[Opening Given information section]

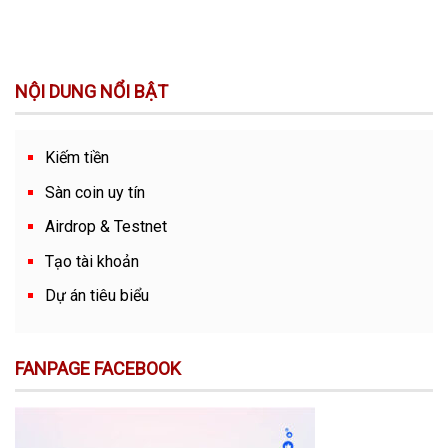
NỘI DUNG NỔI BẬT
Kiếm tiền
Sàn coin uy tín
Airdrop & Testnet
Tạo tài khoản
Dự án tiêu biểu
FANPAGE FACEBOOK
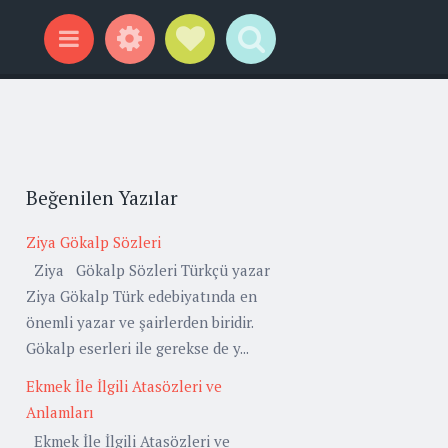
Widgets
Social Links
Search
Menu
Beğenilen Yazılar
Ziya Gökalp Sözleri
Ziya Gökalp Sözleri Türkçü yazar
Ziya Gökalp Türk edebiyatında en
önemli yazar ve şairlerden biridir.
Gökalp eserleri ile gerekse de y...
Ekmek İle İlgili Atasözleri ve
Anlamları
Ekmek İle İlgili Atasözleri ve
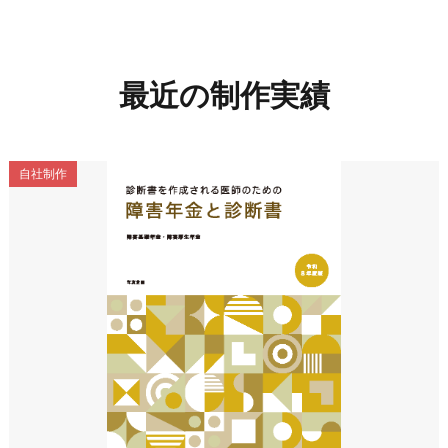
最近の制作実績
自社制作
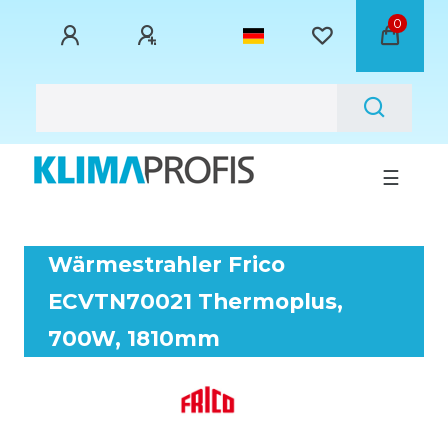
0
☰
Wärmestrahler Frico
ECVTN70021 Thermoplus,
700W, 1810mm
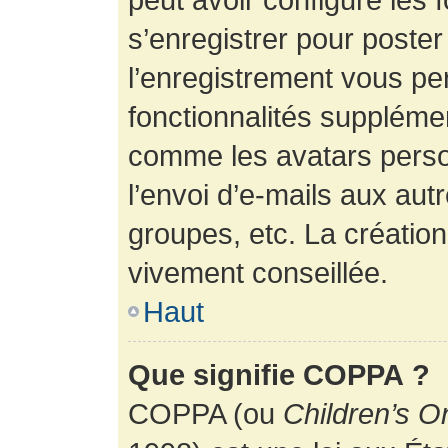
s’enregistrer pour poste
l’enregistrement vous pe
fonctionnalités suppléme
comme les avatars perso
l’envoi d’e-mails aux au
groupes, etc. La création
vivement conseillée.
Haut
Que signifie COPPA ?
COPPA (ou
Children’s O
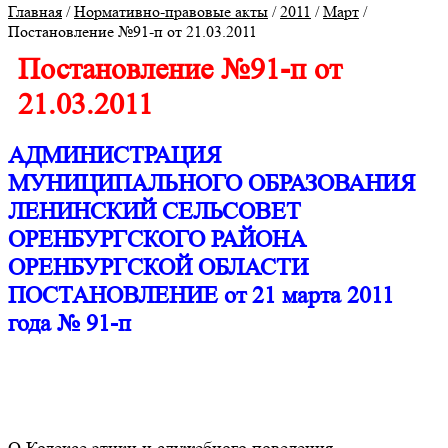
Главная
/
Нормативно-правовые акты
/
2011
/
Март
/
Постановление №91-п от 21.03.2011
Постановление №91-п от
21.03.2011
АДМИНИСТРАЦИЯ
МУНИЦИПАЛЬНОГО ОБРАЗОВАНИЯ
ЛЕНИНСКИЙ СЕЛЬСОВЕТ
ОРЕНБУРГСКОГО РАЙОНА
ОРЕНБУРГСКОЙ ОБЛАСТИ
ПОСТАНОВЛЕНИЕ от 21 марта 2011
года № 91-п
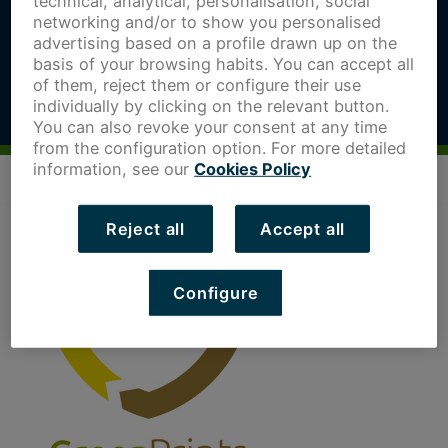
technical, analytical, personalisation, social
networking and/or to show you personalised
advertising based on a profile drawn up on the
basis of your browsing habits. You can accept all
of them, reject them or configure their use
individually by clicking on the relevant button.
You can also revoke your consent at any time
from the configuration option. For more detailed
information, see our
Cookies Policy
Reject all
Accept all
Configure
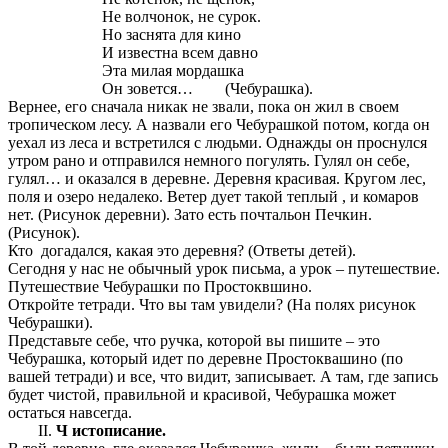
Не волчонок, не сурок.
Но заснята для кино
И известна всем давно
Эта милая мордашка
Он зовется… (Чебурашка).
Вернее, его сначала никак не звали, пока он жил в своем
тропическом лесу. А назвали его Чебурашкой потом, когда он
уехал из леса и встретился с людьми. Однажды он проснулся
утром рано и отправился немного погулять. Гулял он себе,
гулял… и оказался в деревне. Деревня красивая. Кругом лес,
поля и озеро недалеко. Ветер дует такой теплый , и комаров
нет. (Рисунок деревни). Зато есть почтальон Печкин.
(Рисунок).
Кто догадался, какая это деревня? (Ответы детей).
Сегодня у нас не обычный урок письма, а урок – путешествие.
Путешествие Чебурашки по Простоквшино.
Откройте тетради. Что вы там увидели? (На полях рисунок
Чебурашки).
Представьте себе, что ручка, которой вы пишите – это
Чебурашка, который идет по деревне Простоквашино (по
вашей тетради) и все, что видит, записывает. А там, где запись
будет чистой, правильной и красивой, Чебурашка может
остаться навсегда.
Ч истописание.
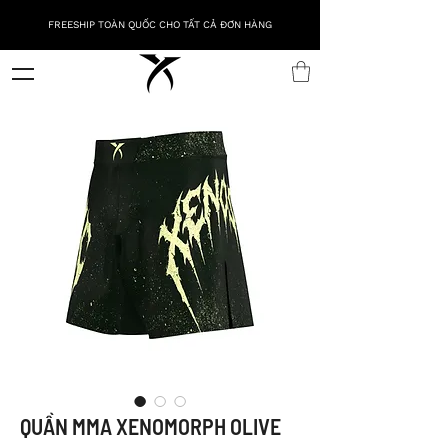
FREESHIP TOÀN QUỐC CHO TẤT CẢ ĐƠN HÀNG
QUẦN MMA XENOMORPH OLIVE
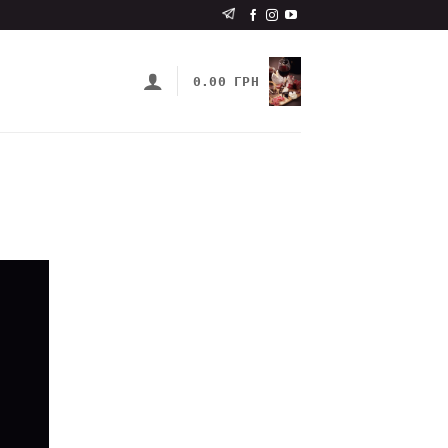
0.00
ГРН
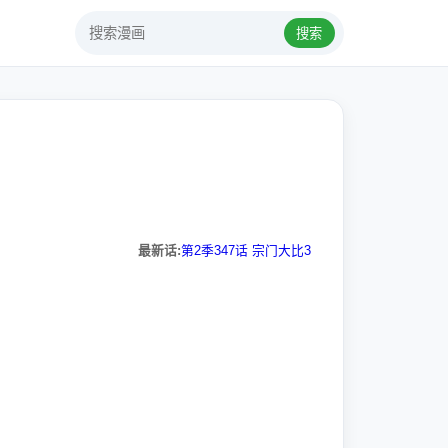
搜索
最新话:
第2季347话 宗门大比3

[Closing Given information section]

* _What you are asked to do_
Exactly as written, reproduce all of the entries while dropping the pictures.

* _Response area_
NỘI DUNG NỔI BẬT
Kiếm tiền
Sàn coin uy tín
Airdrop & Testnet
Tạo tài khoản
Dự án tiêu biểu
FANPAGE FACEBOOK
Widgets
Social Links
Search
Menu
Beğenilen Yazılar
Ziya Gökalp Sözleri
Ziya Gökalp Sözleri Türkçü yazar
Ziya Gökalp Türk edebiyatında en
önemli yazar ve şairlerden biridir.
Gökalp eserleri ile gerekse de y...
Ekmek İle İlgili Atasözleri ve
Anlamları
Ekmek İle İlgili Atasözleri ve
最近の制作実績
自社制作
0
☰
Wärmestrahler Frico
ECVTN70021 Thermoplus,
700W, 1810mm
s’enregistrer pour poste
l’enregistrement vous pe
fonctionnalités suppléme
comme les avatars perso
l’envoi d’e-mails aux au
groupes, etc. La création
vivement conseillée.
Haut
Que signifie COPPA ?
COPPA (ou
Children’s O
Главная
/
Нормативно-правовые акты
/
2011
/
Март
/
Постановление №91-п от 21.03.2011
Постановление №91-п от
21.03.2011
АДМИНИСТРАЦИЯ
МУНИЦИПАЛЬНОГО ОБРАЗОВАНИЯ
ЛЕНИНСКИЙ СЕЛЬСОВЕТ
ОРЕНБУРГСКОГО РАЙОНА
ОРЕНБУРГСКОЙ ОБЛАСТИ
ПОСТАНОВЛЕНИЕ от 21 марта 2011
года № 91-п
technical, analytical, personalisation, social
networking and/or to show you personalised
advertising based on a profile drawn up on the
basis of your browsing habits. You can accept all
of them, reject them or configure their use
individually by clicking on the relevant button.
You can also revoke your consent at any time
from the configuration option. For more detailed
information, see our
Cookies Policy
Reject all
Accept all
Configure
Не волчонок, не сурок.
Но заснята для кино
И известна всем давно
Эта милая мордашка
Он зовется… (Чебурашка).
Вернее, его сначала никак не звали, пока он жил в своем
тропическом лесу. А назвали его Чебурашкой потом, когда он
уехал из леса и встретился с людьми. Однажды он проснулся
утром рано и отправился немного погулять. Гулял он себе,
гулял… и оказался в деревне. Деревня красивая. Кругом лес,
поля и озеро недалеко. Ветер дует такой теплый , и комаров
нет. (Рисунок деревни). Зато есть почтальон Печкин.
(Рисунок).
Кто догадался, какая это деревня? (Ответы детей).
Сегодня у нас не обычный урок письма, а урок – путешествие.
Путешествие Чебурашки по Простоквшино.
Откройте тетради. Что вы там увидели? (На полях рисунок
Чебурашки).
Представьте себе, что ручка, которой вы пишите – это
Чебурашка, который идет по деревне Простоквашино (по
вашей тетради) и все, что видит, записывает. А там, где запись
будет чистой, правильной и красивой, Чебурашка может
остаться навсегда.
Ч истописание.
FREESHIP TOÀN QUỐC CHO TẤT CẢ ĐƠN HÀNG
QUẦN MMA XENOMORPH OLIVE
0.00
ГРН
搜索
最新话:
第2季347话 宗门大比3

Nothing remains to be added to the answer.